Our instinct may be to see the impossibility of tracking everything down as frustrating, dispiriting, perhaps even appalling, but it can just as well be viewed as almost unbearably exciting. We live on a planet that has a more or less infinite capacity to surprise. What reasoning person could possibly want it any other way?
But I love to drink. I can't help it. I mean, I love it Bryson-love the taste, love that buzz you get when you've had a couple, love the smell and feel of the taverns. I miss dirty jokes and the click of pool balls in the background, and that kind of bluish, under lit glow of a bar at night.
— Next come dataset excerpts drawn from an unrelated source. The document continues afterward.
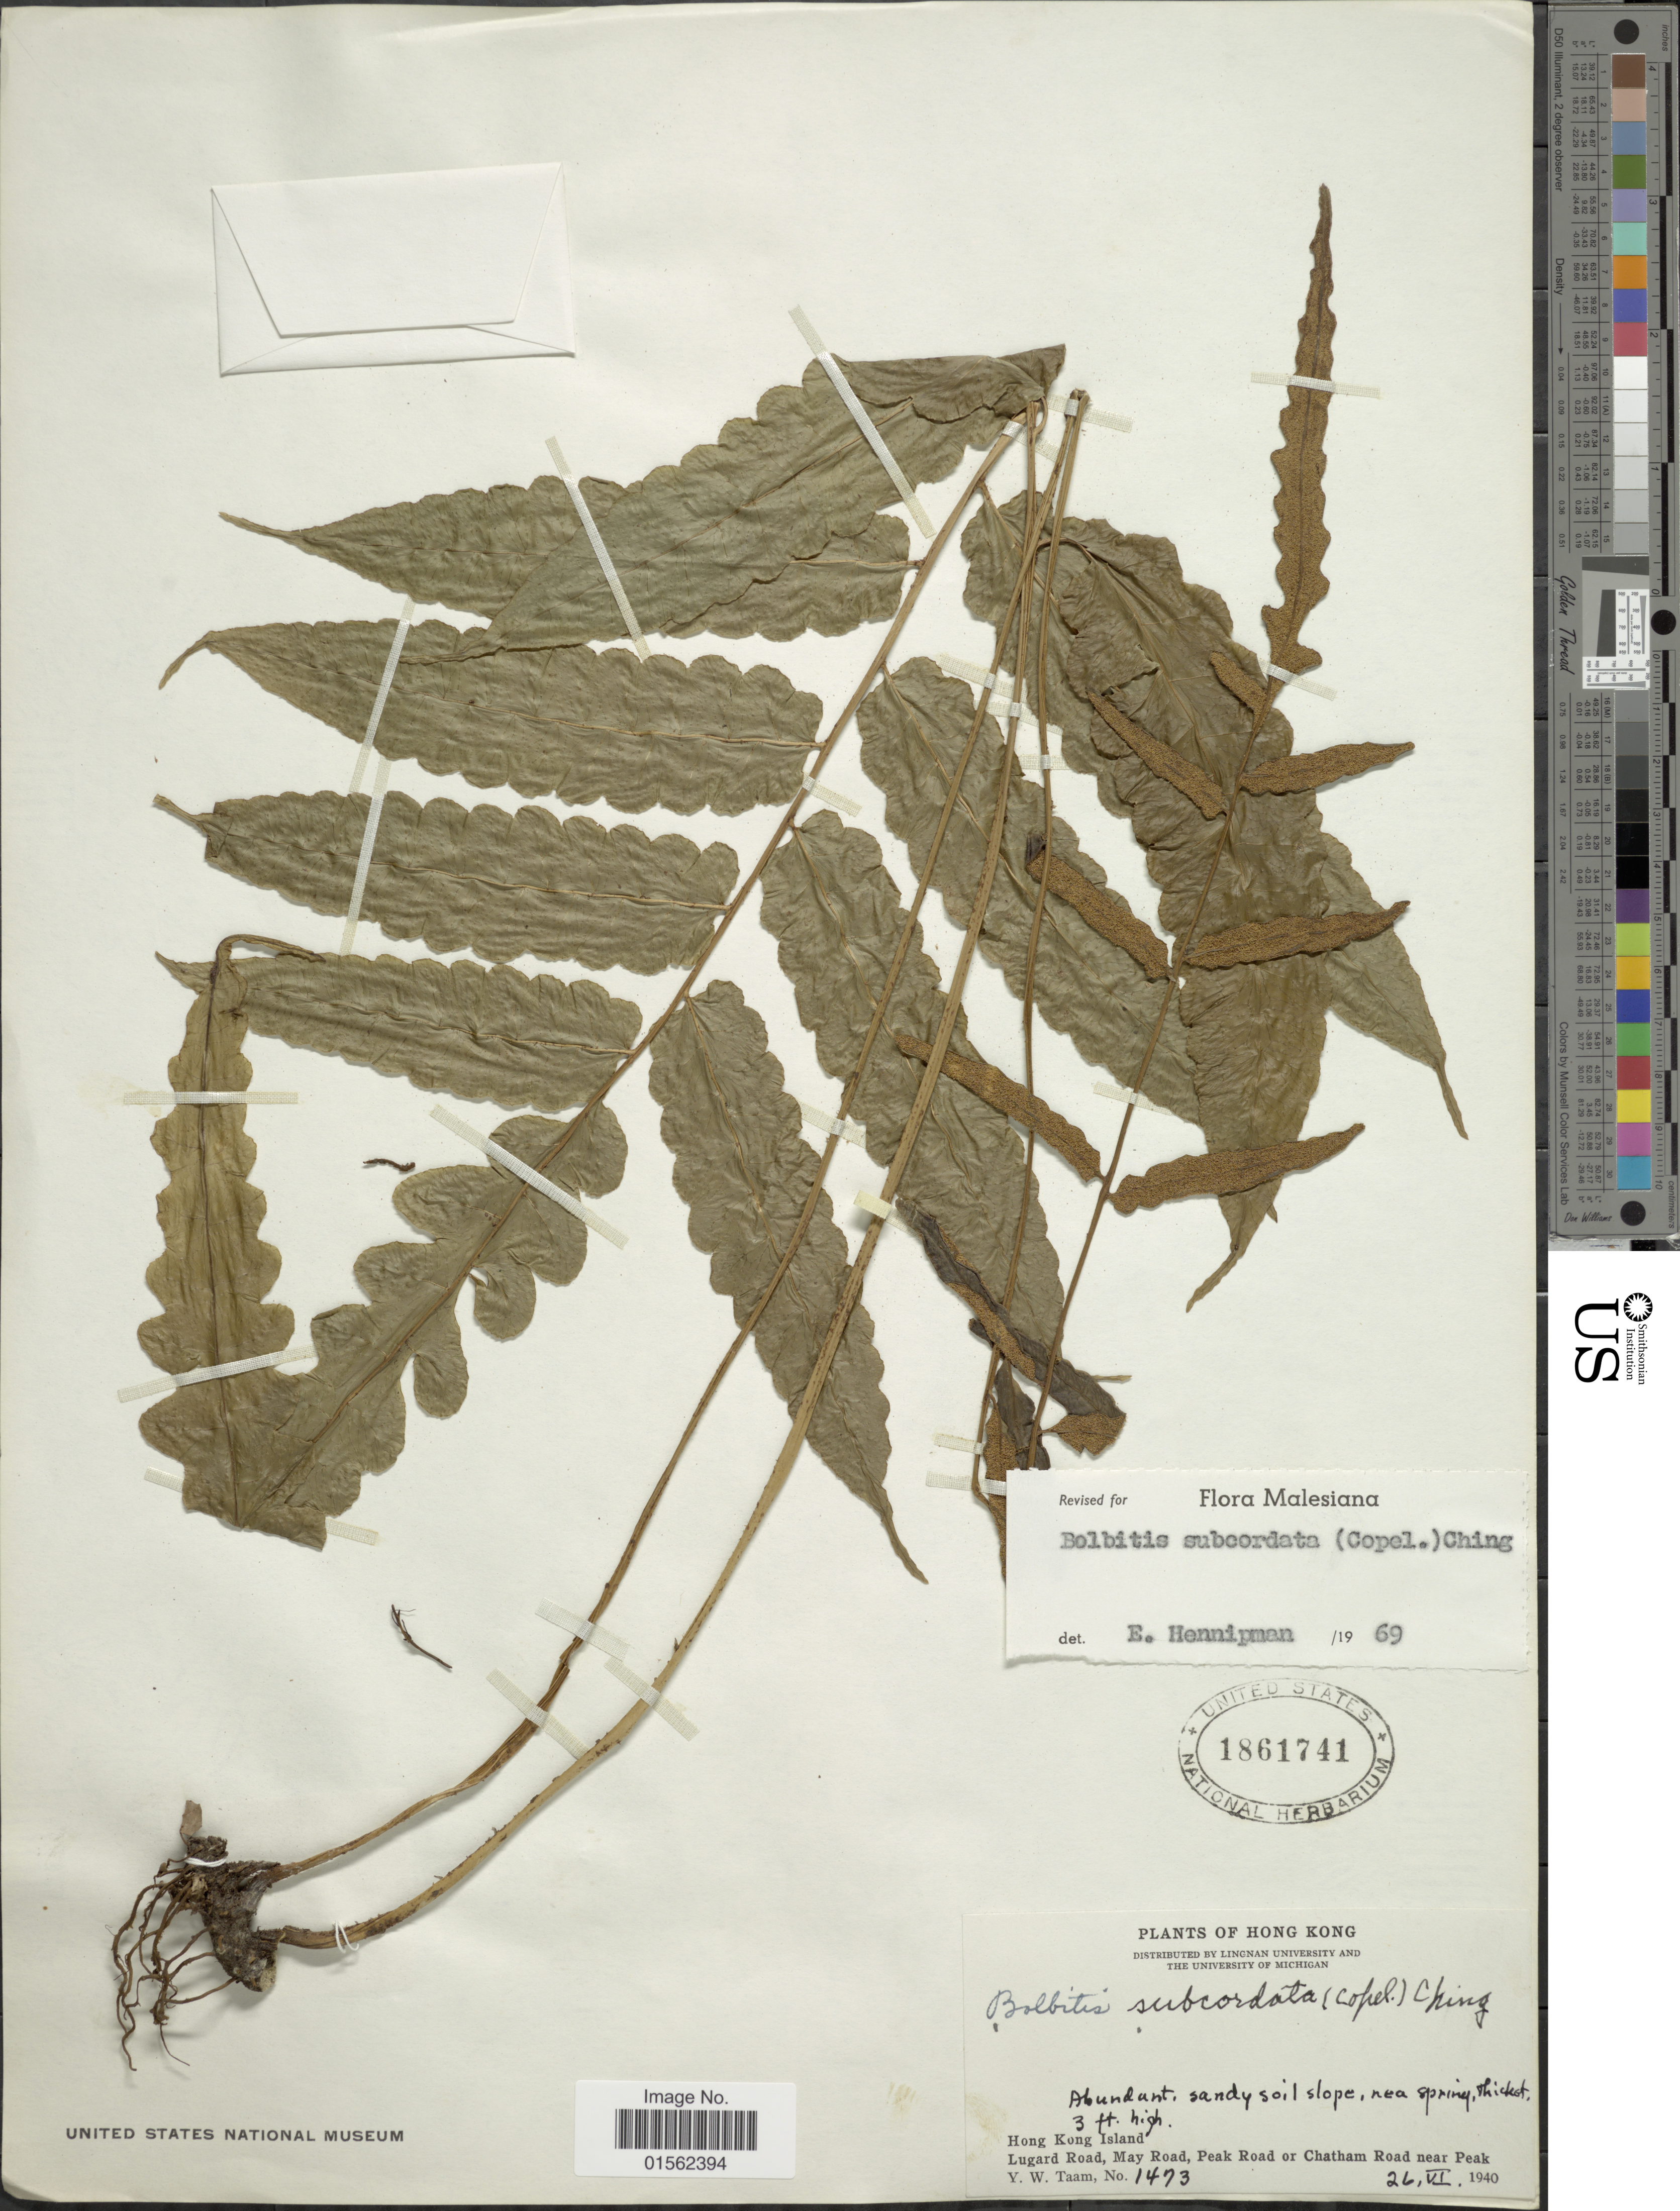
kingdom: Plantae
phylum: Tracheophyta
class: Polypodiopsida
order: Polypodiales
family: Dryopteridaceae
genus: Bolbitis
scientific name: Bolbitis subcordata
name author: (Copel.) Ching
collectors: Y. W. Taam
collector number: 1473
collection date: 1940-05-26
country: China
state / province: Hong Kong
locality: Hong Kong Islands, Lugard Road, May Road, Peak Road or Chatam Road near Peak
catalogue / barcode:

For a long time it puzzled me how something so expensive, so leading edge, could be so useless, and then it occurred to me that a computer is a stupid machine with the ability to do incredibly smart things, while computer programmers are smart people with the ability to do incredibly stupid things. They are, in short, a perfect match.
To my mind, the only possible pet is a cow. Cows love you. . . . They will listen to your problems and never ask a thing in return. They will be your friends forever. And when you get tired of them, you can kill and eat them. Perfect.
Among the many thousands of things that I have never been able to understand, one in particular stands out. That is the question of who was the first person who stood by a pile of sand and said, You know, I bet if we took some of this and mixed it with a little potash and heated it, we could make a material that would be solid and yet transparent. We could call it glass. Call me obtuse, but you could stand me on a beach till the end of time and never would it occur to me to try to make it into windows.
Germans are flummoxed by humor, the Swiss have no concept of fun, the Spanish think there is nothing at all ridiculous about eating dinner at midnight, and the Italians should never, ever have been let in on the invention of the motor car.